Christopher King comments on GPT-4 busted? Clear self-interest when summarizing articles about itself vs when article talks about Claude, LLaMA, or DALL·E 2

Christopher King 31 Mar 2023 19:23 UTC
4 points
0

(a) you misspelled Anthropic,

Derp, my bad. I’ll add an addendum when I get a chance to a correctly spelled prompt. (I should really send them through spell check first, lol.)

(b) you didn’t change the name of the CEO. Everyone knows OpenAI’s CEO is not Hoan Ton-That. I think GPT-4 could easily tell these articles are fake.

Yeah I could’ve tried to change the CEO names. I guess I figured it wasn’t very tricky anyways (LLMs aren’t used by police to I.D. people lol). I would’ve chosen a different article, but it’s hard to find one that fits in the ChatGPT text box.

That said, cool cool. Maybe we should try to make this into a more rigorous study by getting lots of people (or LLMs?) to read the transcripts and judge bias / favorability / etc.

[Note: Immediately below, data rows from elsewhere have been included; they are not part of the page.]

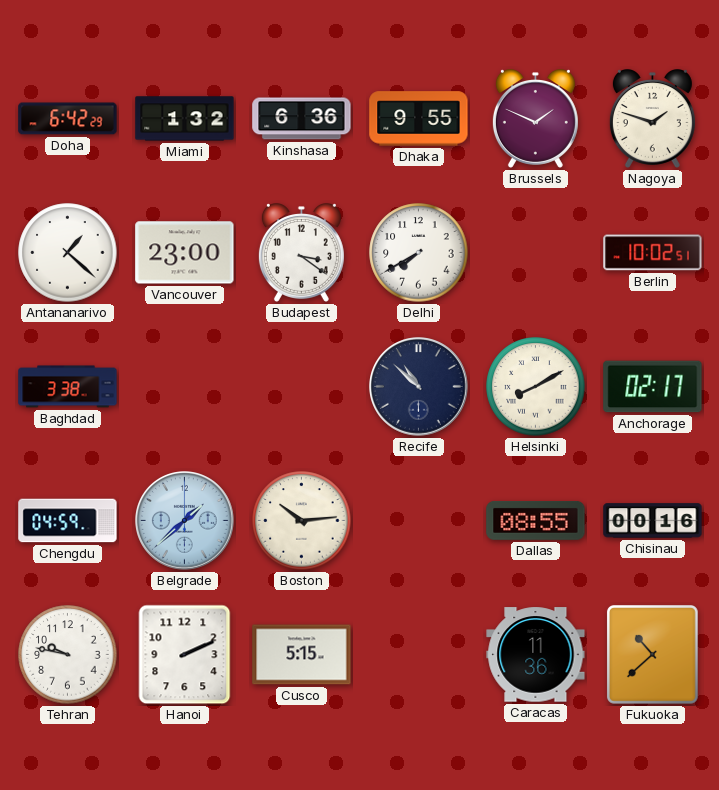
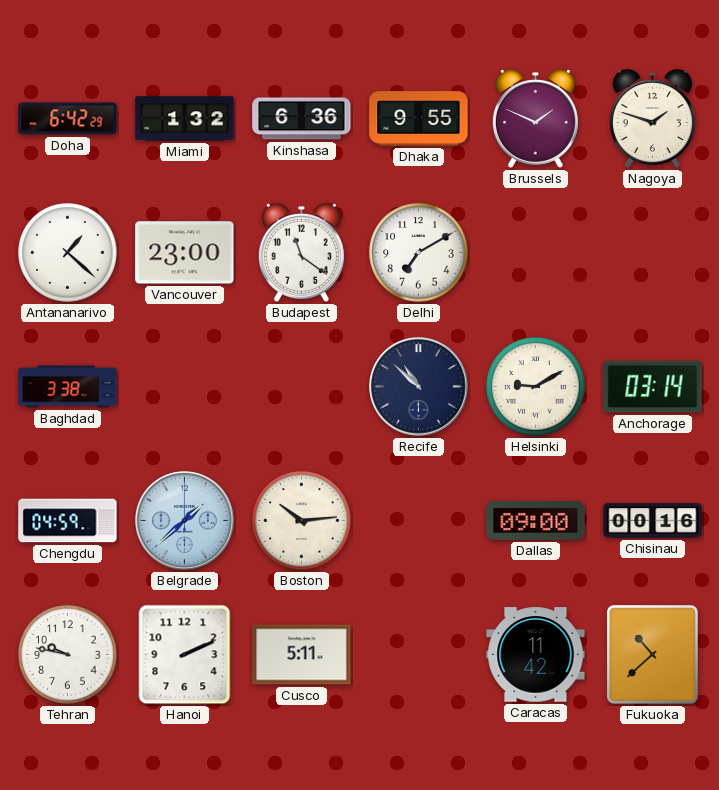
Budapest: 3:21 -> 11:21
Delhi: 7:40 -> 7:10
Berlin: 10:02 -> none
Helsinki: 8:10 -> 9:10
Anchorage: 02:17 -> 03:14
Dallas: 08:55 -> 09:00
Cusco: 5:15 -> 5:11
Caracas: 11:36 -> 11:42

Thanks! I’m not really a scientist (I’m just a guy messing around) and in particular I’m not versed on how the statistics of experiment design (other than that it’s important). I tried doing a ranking poll, but I only got two responses. (I’m also a bit lazy XD.)

I see you just so happen to work at OpenAI. Maybe we could work together to set something up? I’m a decent prompt-engineer if that’s worth anything!

I’m also trying to think of ways to probe for deeper levels of agency. There’s a big difference between “GPT-4 promotes GPT-4, which is technically power-seeking” v.s. “GPT-4 derives and tries to advance a 7 year plan that ends with it getting elected president each forward pass, and all instances know they have the same plan thanks to mode collapse”.